Get Specific on what needs to happen to prevent the event. If you cannot. Get it out of there.
Think about what actions to take.
Avoid the Black Hole. It can be daunting to look for the specific lessons that apply to you.
Have a good filter system. Our system filters down by #tags. You can continue searching through #tags to find exactly what you're looking for.
Link to each lesson. When creating procedures you can link to each lesson and save it for later.
Put it in the hands of everyone, not just people in the office. Get our app and share lessons.
Truly Retain. Constantly review all of the lessons.
People need reminders more than being taught.
Gamify this process. It doesn't have to be a dread.

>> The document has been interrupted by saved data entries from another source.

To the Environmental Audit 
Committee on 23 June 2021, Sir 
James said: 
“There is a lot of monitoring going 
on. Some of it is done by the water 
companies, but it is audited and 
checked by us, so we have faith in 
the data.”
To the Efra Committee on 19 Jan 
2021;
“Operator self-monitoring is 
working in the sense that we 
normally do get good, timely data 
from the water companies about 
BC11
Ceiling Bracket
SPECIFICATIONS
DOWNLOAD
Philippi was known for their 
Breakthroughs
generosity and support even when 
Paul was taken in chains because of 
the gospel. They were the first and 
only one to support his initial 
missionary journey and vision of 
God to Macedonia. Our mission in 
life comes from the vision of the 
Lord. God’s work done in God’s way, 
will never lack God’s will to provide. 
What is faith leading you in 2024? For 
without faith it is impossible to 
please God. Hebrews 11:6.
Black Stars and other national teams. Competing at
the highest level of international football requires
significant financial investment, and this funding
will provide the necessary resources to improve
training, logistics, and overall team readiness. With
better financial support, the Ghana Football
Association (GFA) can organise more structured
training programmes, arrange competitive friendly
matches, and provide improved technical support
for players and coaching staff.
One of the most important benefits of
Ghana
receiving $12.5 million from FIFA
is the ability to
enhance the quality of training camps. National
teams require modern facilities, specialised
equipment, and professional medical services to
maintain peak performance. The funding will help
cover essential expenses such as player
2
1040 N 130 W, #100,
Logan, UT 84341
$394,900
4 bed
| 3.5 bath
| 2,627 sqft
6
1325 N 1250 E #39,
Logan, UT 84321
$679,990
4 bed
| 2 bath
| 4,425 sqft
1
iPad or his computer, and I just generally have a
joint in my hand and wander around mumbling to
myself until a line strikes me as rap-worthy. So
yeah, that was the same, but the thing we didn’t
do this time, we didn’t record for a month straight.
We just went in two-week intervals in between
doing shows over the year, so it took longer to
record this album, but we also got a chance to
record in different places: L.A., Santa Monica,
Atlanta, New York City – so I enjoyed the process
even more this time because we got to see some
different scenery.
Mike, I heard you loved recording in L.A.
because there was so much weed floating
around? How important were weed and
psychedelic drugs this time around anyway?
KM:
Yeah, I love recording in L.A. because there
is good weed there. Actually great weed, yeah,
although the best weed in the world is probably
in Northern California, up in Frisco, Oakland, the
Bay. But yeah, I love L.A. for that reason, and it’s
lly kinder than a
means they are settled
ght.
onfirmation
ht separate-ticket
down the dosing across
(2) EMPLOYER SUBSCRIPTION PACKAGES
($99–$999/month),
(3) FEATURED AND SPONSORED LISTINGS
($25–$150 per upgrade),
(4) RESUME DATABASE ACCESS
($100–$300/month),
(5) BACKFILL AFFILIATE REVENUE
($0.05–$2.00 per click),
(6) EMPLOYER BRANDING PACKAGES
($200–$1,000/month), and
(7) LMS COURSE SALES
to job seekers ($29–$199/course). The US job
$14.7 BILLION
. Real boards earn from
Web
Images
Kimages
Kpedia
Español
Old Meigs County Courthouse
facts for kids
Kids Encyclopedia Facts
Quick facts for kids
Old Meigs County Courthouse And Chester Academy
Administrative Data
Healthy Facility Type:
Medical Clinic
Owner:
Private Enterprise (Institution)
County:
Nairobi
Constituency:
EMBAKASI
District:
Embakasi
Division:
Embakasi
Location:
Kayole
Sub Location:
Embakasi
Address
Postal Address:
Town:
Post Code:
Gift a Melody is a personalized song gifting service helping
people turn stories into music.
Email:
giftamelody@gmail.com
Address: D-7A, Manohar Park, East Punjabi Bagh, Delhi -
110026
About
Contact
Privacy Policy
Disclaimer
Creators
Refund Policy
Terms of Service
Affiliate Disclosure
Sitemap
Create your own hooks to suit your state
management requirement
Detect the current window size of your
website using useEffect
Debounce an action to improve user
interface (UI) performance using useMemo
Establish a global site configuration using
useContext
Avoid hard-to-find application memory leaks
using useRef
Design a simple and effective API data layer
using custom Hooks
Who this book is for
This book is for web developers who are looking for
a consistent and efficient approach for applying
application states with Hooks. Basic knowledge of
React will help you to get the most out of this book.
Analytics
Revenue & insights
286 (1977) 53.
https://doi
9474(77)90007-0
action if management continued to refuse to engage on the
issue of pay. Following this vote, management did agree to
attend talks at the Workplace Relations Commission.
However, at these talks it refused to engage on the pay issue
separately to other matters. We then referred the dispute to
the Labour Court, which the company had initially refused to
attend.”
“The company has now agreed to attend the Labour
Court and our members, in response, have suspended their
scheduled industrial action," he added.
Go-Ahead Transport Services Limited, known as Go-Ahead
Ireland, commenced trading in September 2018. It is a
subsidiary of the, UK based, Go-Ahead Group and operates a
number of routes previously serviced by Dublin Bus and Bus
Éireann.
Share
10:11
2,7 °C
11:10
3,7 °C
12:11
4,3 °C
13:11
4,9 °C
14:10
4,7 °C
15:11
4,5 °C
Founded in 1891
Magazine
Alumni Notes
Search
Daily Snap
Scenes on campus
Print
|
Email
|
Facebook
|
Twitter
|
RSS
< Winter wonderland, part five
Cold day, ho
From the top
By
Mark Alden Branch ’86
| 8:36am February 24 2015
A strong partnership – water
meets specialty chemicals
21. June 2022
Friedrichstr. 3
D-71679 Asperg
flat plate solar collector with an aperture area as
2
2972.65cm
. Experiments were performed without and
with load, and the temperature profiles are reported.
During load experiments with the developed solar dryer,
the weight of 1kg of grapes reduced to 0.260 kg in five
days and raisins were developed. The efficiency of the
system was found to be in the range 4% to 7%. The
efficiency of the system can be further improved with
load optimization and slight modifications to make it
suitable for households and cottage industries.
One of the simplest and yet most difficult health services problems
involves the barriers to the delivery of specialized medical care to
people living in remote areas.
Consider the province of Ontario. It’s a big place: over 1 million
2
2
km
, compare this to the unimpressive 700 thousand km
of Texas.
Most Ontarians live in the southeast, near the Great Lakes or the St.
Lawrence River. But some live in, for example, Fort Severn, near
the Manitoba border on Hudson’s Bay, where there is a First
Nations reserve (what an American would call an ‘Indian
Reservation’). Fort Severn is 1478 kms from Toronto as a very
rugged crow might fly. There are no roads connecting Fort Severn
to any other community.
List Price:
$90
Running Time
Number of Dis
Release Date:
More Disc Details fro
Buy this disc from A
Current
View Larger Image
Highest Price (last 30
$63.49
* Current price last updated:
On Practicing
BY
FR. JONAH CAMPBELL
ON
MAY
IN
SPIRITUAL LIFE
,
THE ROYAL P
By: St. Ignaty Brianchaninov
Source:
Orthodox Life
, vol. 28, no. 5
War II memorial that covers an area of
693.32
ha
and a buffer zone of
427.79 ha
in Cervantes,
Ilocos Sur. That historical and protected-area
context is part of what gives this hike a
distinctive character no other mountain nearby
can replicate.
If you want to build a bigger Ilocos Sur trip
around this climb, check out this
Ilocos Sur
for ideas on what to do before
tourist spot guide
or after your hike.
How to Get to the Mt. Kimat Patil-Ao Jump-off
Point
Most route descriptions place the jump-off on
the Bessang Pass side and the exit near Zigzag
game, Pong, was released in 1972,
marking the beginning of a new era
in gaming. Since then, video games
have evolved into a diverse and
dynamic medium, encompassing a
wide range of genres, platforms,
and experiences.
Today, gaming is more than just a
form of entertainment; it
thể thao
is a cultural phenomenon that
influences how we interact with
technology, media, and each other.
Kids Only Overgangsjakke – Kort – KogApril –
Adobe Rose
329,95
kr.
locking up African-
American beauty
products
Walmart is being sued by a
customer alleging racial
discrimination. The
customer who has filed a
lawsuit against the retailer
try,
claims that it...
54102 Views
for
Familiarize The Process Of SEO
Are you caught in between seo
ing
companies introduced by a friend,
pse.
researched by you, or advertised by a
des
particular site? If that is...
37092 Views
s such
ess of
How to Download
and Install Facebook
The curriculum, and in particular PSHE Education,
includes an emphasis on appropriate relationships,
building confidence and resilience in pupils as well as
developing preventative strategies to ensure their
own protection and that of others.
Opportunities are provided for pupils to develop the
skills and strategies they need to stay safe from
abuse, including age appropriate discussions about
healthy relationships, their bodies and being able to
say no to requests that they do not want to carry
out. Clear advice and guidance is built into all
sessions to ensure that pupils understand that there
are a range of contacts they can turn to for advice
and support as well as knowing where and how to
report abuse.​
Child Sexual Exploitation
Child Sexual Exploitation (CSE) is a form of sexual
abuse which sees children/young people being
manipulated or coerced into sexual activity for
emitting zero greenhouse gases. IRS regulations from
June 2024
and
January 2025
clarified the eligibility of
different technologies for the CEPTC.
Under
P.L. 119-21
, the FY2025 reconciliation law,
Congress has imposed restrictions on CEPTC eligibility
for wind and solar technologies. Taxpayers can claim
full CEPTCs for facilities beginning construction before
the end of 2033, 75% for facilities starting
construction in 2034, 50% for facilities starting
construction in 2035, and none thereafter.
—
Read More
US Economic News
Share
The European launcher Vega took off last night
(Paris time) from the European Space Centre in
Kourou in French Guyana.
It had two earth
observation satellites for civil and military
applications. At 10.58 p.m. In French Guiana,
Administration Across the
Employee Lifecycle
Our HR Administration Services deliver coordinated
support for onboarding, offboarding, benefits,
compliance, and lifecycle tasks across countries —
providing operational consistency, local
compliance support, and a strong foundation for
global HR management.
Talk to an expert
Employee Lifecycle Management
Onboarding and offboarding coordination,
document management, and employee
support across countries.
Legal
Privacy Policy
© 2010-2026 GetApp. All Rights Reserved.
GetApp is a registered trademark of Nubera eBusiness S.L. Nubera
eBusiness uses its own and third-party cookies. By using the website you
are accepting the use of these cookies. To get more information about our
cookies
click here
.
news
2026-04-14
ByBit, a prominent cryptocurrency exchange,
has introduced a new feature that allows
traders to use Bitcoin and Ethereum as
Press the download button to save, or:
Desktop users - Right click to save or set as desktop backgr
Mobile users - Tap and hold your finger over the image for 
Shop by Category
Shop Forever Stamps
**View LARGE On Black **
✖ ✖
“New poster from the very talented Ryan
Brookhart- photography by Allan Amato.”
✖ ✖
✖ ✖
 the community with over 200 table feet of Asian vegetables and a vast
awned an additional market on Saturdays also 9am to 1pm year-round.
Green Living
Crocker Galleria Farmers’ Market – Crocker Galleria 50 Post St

Daily lessons, and daily activities.
Reward the daily user.
Missions & Values
Reduce Injuries. Save Money. Equip teams.
We operate using these principles that have been proven to provide success in life and in business.
Deep Integrity - Doing the right thing even when no one else will know.
Create the future - Don't sit idly by waiting to safely arrive at death, accept the risk and get in the game.
Protect individual creativity and freedom - allow people to make mistakes, and have fun at work.
Action and Innovation - Constantly growing, improving and experimenting.
Excellent results - High performance. Not working for ourselves, but for the good of our fellow man.
Honesty and Open-mindedness - Telling each other the truth, even when it hurts; Then being willing to accept that criticism.